Welcome to WebmasterWorld Guest from 54.160.177.33

Message Too Old, No Replies

How Google reads URL with "#"

     
5:08 am on Feb 1, 2006 (gmt 0)

Full Member

10+ Year Member

joined:May 4, 2005
posts:306
votes: 0


anyone who has an idea? I`m afraid it can cause I duplicated content because, for example, -www.domain.com/page1.htm, -www.domain.com/page1.htm#part2, -www.domain.com/page1.htm#part2, will basically point to a similar webpage.

Would it also cause a some sort of URL unfriendliness?

Thanks.

7:03 am on Feb 1, 2006 (gmt 0)

Preferred Member

10+ Year Member

joined:Feb 15, 2005
posts:380
votes: 0


I'd say #anchor is not a part of URL actually, browser doesn't send it to server with HTTP request.

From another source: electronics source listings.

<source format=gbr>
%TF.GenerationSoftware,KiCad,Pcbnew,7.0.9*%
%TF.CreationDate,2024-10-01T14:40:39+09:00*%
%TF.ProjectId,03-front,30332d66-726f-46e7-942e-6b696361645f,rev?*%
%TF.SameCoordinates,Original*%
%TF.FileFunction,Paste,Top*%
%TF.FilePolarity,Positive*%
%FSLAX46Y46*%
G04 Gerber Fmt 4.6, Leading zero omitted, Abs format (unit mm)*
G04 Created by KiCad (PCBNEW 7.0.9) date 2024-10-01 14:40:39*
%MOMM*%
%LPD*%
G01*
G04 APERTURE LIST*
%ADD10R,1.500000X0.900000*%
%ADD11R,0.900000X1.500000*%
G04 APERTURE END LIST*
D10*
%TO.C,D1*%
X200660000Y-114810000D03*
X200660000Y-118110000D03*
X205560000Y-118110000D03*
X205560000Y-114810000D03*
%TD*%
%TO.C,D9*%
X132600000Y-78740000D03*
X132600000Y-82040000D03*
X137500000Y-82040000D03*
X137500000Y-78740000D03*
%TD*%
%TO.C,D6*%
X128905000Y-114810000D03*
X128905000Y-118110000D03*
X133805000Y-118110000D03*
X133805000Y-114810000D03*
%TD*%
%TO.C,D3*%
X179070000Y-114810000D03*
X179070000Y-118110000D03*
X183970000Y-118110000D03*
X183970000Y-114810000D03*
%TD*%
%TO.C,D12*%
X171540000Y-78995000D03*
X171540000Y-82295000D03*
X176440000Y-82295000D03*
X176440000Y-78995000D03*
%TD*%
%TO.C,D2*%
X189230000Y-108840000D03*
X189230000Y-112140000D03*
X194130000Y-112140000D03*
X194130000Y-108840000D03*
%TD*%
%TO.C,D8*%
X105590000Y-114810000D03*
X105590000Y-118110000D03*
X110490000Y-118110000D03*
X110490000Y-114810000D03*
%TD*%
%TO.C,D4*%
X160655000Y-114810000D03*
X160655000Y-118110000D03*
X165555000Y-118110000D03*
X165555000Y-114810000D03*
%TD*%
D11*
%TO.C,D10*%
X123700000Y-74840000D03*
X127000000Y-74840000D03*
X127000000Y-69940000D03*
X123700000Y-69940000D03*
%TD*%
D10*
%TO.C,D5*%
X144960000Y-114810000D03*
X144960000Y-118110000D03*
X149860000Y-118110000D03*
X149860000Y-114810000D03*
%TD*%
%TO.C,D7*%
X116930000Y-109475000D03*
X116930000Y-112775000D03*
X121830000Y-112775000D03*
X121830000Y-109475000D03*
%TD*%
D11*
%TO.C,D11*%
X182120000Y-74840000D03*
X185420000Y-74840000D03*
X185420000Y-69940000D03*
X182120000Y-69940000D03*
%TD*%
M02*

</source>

Google doesn't treat /page.html#anchor as different URL than /page.html. It might be possible that keywords after # mark matter a little, but in Google links database everything after # is stripped.

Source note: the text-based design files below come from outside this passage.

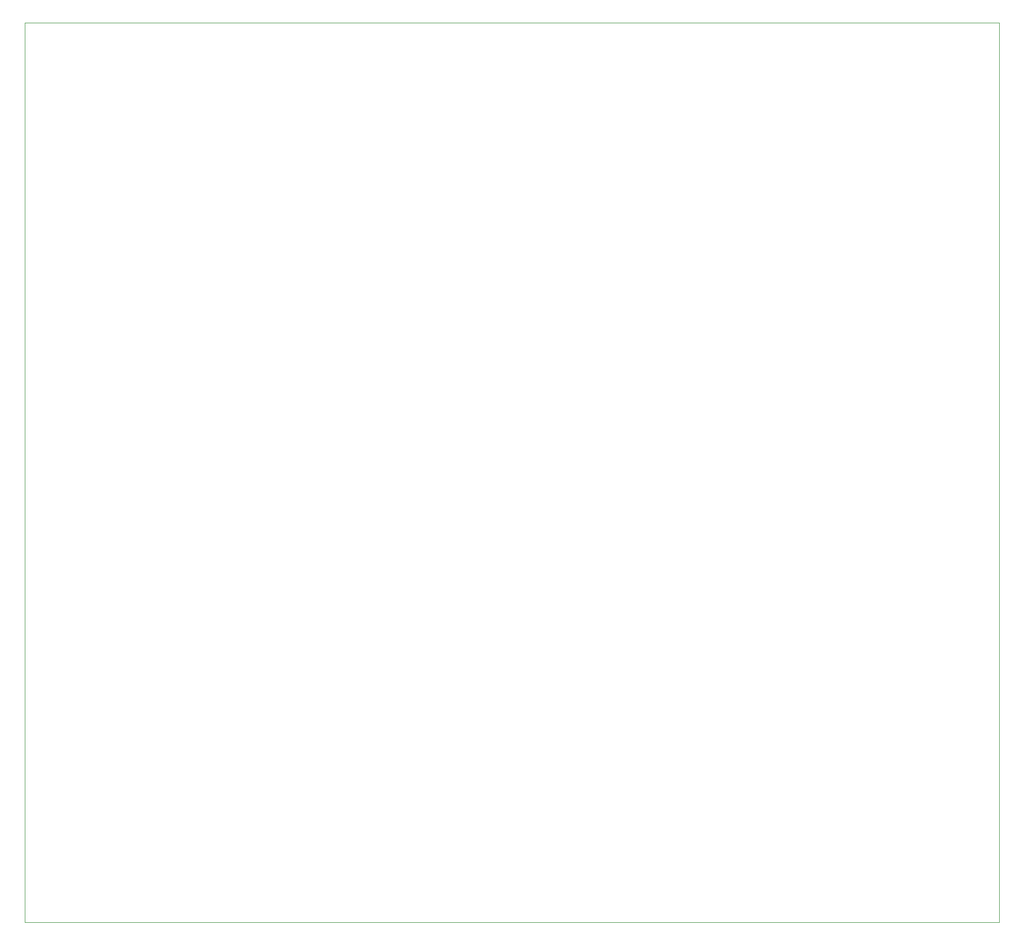
<source format=gbr>
%TF.GenerationSoftware,KiCad,Pcbnew,7.0.5*%
%TF.CreationDate,2023-11-05T11:43:02-07:00*%
%TF.ProjectId,new_backplane,6e65775f-6261-4636-9b70-6c616e652e6b,rev?*%
%TF.SameCoordinates,Original*%
%TF.FileFunction,Profile,NP*%
%FSLAX46Y46*%
G04 Gerber Fmt 4.6, Leading zero omitted, Abs format (unit mm)*
G04 Created by KiCad (PCBNEW 7.0.5) date 2023-11-05 11:43:02*
%MOMM*%
%LPD*%
G01*
G04 APERTURE LIST*
%TA.AperFunction,Profile*%
%ADD10C,0.089518*%
%TD*%
G04 APERTURE END LIST*
D10*
X11869441Y-197301140D02*
X11869441Y-49900000D01*
X171500000Y-49900000D02*
X171500000Y-197301140D01*
X11869441Y-49900000D02*
X171500000Y-49900000D01*
X171500000Y-197301140D02*
X11869441Y-197301140D01*
M02*

</source>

I'm sure about this after checking with site: command one of my sites which uses #anchor links extensively. The site is old and completely crawled, links with # are showing in the source of my page in Google cache, but site: command shows only pure URLs.

8:19 pm on Feb 1, 2006 (gmt 0)

Senior Member

WebmasterWorld Senior Member 10+ Year Member

joined:May 31, 2005
posts:1108
votes: 0


Google does not have a problem with the # in URL's, it correctly ingores them.

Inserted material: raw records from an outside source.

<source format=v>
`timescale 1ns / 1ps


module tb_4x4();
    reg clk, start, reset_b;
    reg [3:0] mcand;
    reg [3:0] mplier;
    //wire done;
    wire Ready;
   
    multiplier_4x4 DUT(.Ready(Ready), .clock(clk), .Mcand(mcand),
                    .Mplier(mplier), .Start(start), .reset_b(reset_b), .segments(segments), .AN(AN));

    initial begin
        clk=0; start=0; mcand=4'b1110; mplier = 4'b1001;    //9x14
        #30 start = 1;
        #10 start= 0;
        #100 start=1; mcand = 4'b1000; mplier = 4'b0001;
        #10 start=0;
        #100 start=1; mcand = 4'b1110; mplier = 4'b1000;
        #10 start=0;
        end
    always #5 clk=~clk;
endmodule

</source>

Some other badly written bots do however have problems with them and actually send requests with them. But these are usually the ones which are hostile bots (email harvesters, site copiers) that you don't want visiting anyway.

8:28 pm on Feb 1, 2006 (gmt 0)

Senior Member

WebmasterWorld Senior Member 10+ Year Member

joined:Feb 24, 2005
posts:965
votes: 0


I'd say #anchor is not a part of URL actually

Agreed, the #anchor is not part of the URL, but it is a component of the URI

12:50 am on Feb 2, 2006 (gmt 0)

Senior Member

WebmasterWorld Senior Member g1smd is a WebmasterWorld Top Contributor of All Time 10+ Year Member Top Contributors Of The Month

joined:July 3, 2002
posts:18903
votes: 0


I linked to a page using ONLY /the.page.html#sectionA and /the.page.html#sectionB and Google indexed the page, and correctly listed it as /the.page.html with no problems at all.
1:00 am on Feb 2, 2006 (gmt 0)

Senior Member

WebmasterWorld Senior Member jomaxx is a WebmasterWorld Top Contributor of All Time 10+ Year Member

joined:Nov 6, 2002
posts:4768
votes: 0


I've never had a problem with Googlebot not understanding this, but Google's AdSense ("Mediapartners") spider sometimes converts the "#" to a hex code and appends that to my page names -- resulting in a couple of dozen 404's every day.

Hard to believe they can't detect and fix this bug, but it's been going on for at least a year, as recently as yesterday.

1:31 am on Feb 2, 2006 (gmt 0)

Senior Member

WebmasterWorld Senior Member g1smd is a WebmasterWorld Top Contributor of All Time 10+ Year Member Top Contributors Of The Month

joined:July 3, 2002
posts:18903
votes: 0


Send in a report using the feedback forms.